NVFP4 Quantizer
Hi Michael. In which GPU are you running this model? What is the decoding speed you are achieving? Would you share your quantization tool?
Hello Pirola
I am using an RTX 5090, the first NVFP4 generic GPU kernel was merged into llama.cpp so you can now run it without any experimental PR:
On the most recent build I am getting these results:
ggml_cuda_init: found 1 CUDA devices (Total VRAM: 32606 MiB):
Device 0: NVIDIA GeForce RTX 5090, compute capability 12.0, VMM: yes, VRAM: 32606 MiB
| model | size | params | backend | ngl | test | t/s |
| ------------------------------ | ---------: | ---------: | ---------- | --: | --------------: | -------------------: |
| nemotron_h_moe 31B.A3.5B NVFP4 | 19.28 GiB | 31.58 B | CUDA | 99 | pp512 | 7662.02 ± 29.70 |
| nemotron_h_moe 31B.A3.5B NVFP4 | 19.28 GiB | 31.58 B | CUDA | 99 | tg128 | 221.35 ± 1.31 |
I am still working on the Blackwell kernel which I will post up on a PR soon, this is an early result, I still need to get token gen speed back up without losing on prefill.
Device 0: NVIDIA GeForce RTX 5090, compute capability 12.0, VMM: yes, VRAM: 32606 MiB
| model | size | params | backend | ngl | test | t/s |
| ------------------------------ | ---------: | ---------: | ---------- | --: | --------------: | -------------------: |
| nemotron_h_moe 31B.A3.5B NVFP4 | 19.28 GiB | 31.58 B | CUDA | 99 | pp512 | 10865.83 ± 40.35 |
| nemotron_h_moe 31B.A3.5B NVFP4 | 19.28 GiB | 31.58 B | CUDA | 99 | tg128 | 188.51 ± 4.75 |
Quantization tool is too rough to post for now but if you have a model in mind you'd like me to put up I'll be happy to.

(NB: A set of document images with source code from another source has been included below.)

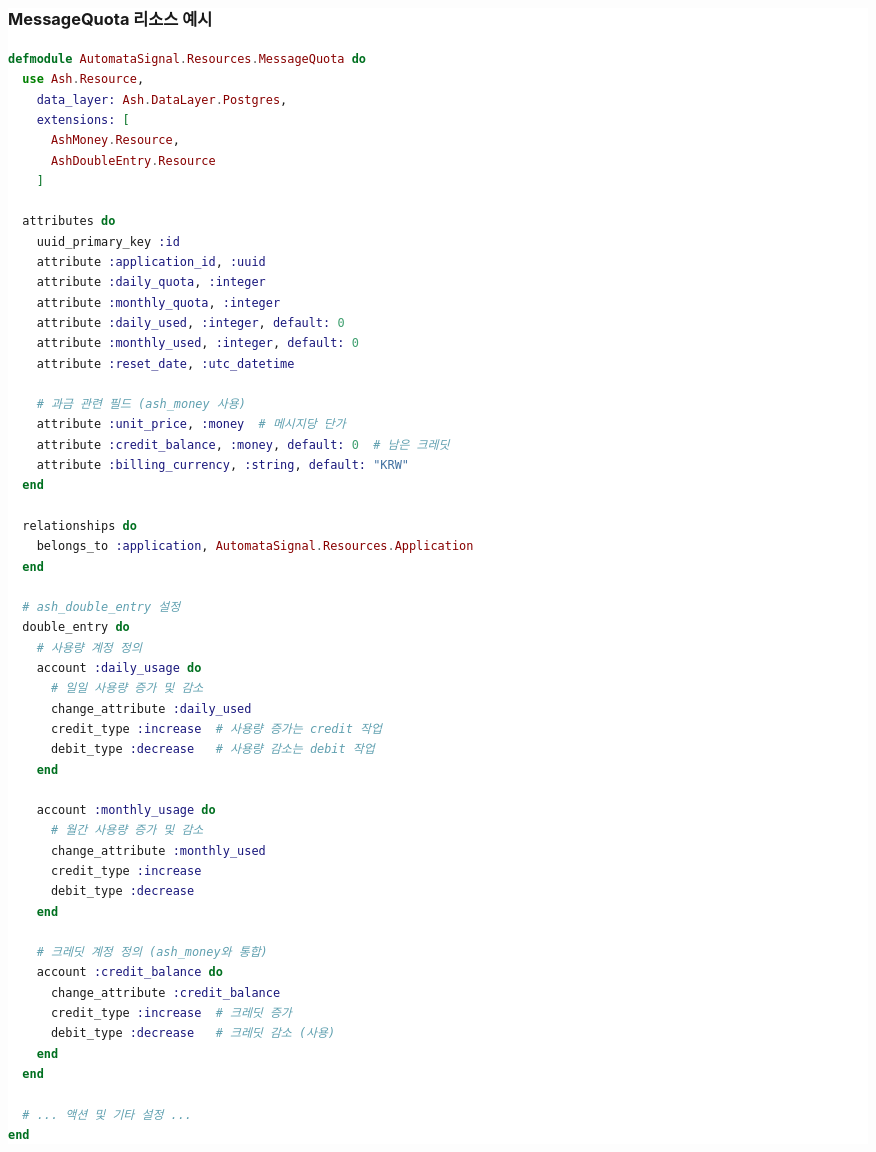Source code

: ### MessageQuota 리소스 예시

```elixir
defmodule AutomataSignal.Resources.MessageQuota do
  use Ash.Resource,
    data_layer: Ash.DataLayer.Postgres,
    extensions: [
      AshMoney.Resource,
      AshDoubleEntry.Resource
    ]

  attributes do
    uuid_primary_key :id
    attribute :application_id, :uuid
    attribute :daily_quota, :integer
    attribute :monthly_quota, :integer
    attribute :daily_used, :integer, default: 0
    attribute :monthly_used, :integer, default: 0
    attribute :reset_date, :utc_datetime

    # 과금 관련 필드 (ash_money 사용)
    attribute :unit_price, :money  # 메시지당 단가
    attribute :credit_balance, :money, default: 0  # 남은 크레딧
    attribute :billing_currency, :string, default: "KRW"
  end

  relationships do
    belongs_to :application, AutomataSignal.Resources.Application
  end

  # ash_double_entry 설정
  double_entry do
    # 사용량 계정 정의
    account :daily_usage do
      # 일일 사용량 증가 및 감소
      change_attribute :daily_used
      credit_type :increase  # 사용량 증가는 credit 작업
      debit_type :decrease   # 사용량 감소는 debit 작업
    end

    account :monthly_usage do
      # 월간 사용량 증가 및 감소
      change_attribute :monthly_used
      credit_type :increase
      debit_type :decrease
    end

    # 크레딧 계정 정의 (ash_money와 통합)
    account :credit_balance do
      change_attribute :credit_balance
      credit_type :increase  # 크레딧 증가
      debit_type :decrease   # 크레딧 감소 (사용)
    end
  end

  # ... 액션 및 기타 설정 ...
end

```
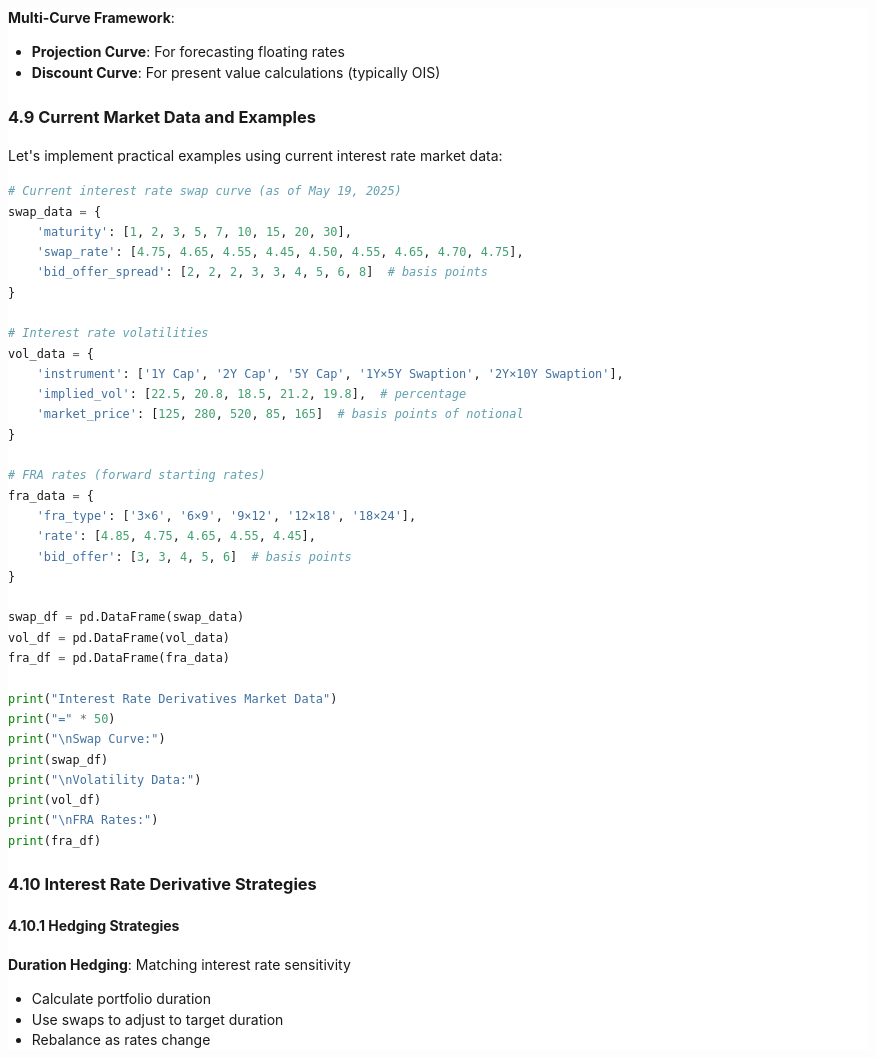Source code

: **Multi-Curve Framework**:
- **Projection Curve**: For forecasting floating rates
- **Discount Curve**: For present value calculations (typically OIS)

### 4.9 Current Market Data and Examples

Let's implement practical examples using current interest rate market data:

```python
# Current interest rate swap curve (as of May 19, 2025)
swap_data = {
    'maturity': [1, 2, 3, 5, 7, 10, 15, 20, 30],
    'swap_rate': [4.75, 4.65, 4.55, 4.45, 4.50, 4.55, 4.65, 4.70, 4.75],
    'bid_offer_spread': [2, 2, 2, 3, 3, 4, 5, 6, 8]  # basis points
}

# Interest rate volatilities
vol_data = {
    'instrument': ['1Y Cap', '2Y Cap', '5Y Cap', '1Y×5Y Swaption', '2Y×10Y Swaption'],
    'implied_vol': [22.5, 20.8, 18.5, 21.2, 19.8],  # percentage
    'market_price': [125, 280, 520, 85, 165]  # basis points of notional
}

# FRA rates (forward starting rates)
fra_data = {
    'fra_type': ['3×6', '6×9', '9×12', '12×18', '18×24'],
    'rate': [4.85, 4.75, 4.65, 4.55, 4.45],
    'bid_offer': [3, 3, 4, 5, 6]  # basis points
}

swap_df = pd.DataFrame(swap_data)
vol_df = pd.DataFrame(vol_data)
fra_df = pd.DataFrame(fra_data)

print("Interest Rate Derivatives Market Data")
print("=" * 50)
print("\nSwap Curve:")
print(swap_df)
print("\nVolatility Data:")
print(vol_df)
print("\nFRA Rates:")
print(fra_df)
```

### 4.10 Interest Rate Derivative Strategies

#### 4.10.1 Hedging Strategies

**Duration Hedging**: Matching interest rate sensitivity
- Calculate portfolio duration
- Use swaps to adjust to target duration
- Rebalance as rates change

These are very nice results.
Maybe we could "join forces": I am also targeting Cascade 2, but in the smaller brother: RTX5080 with only 16Gb of VRAM. To achieve this I am will try today the REAM ( https://bknyaz.github.io/blog/2026/moe/ ). They haven't yet provided their code, so I am using Claude to do it. If it ever works, it would be nice to integrate your tool.
How does your quantization compares to chankhavu/Nemotron-Cascade-2-30B-A3B-NVFP4 ?
And what kv cache format are you using?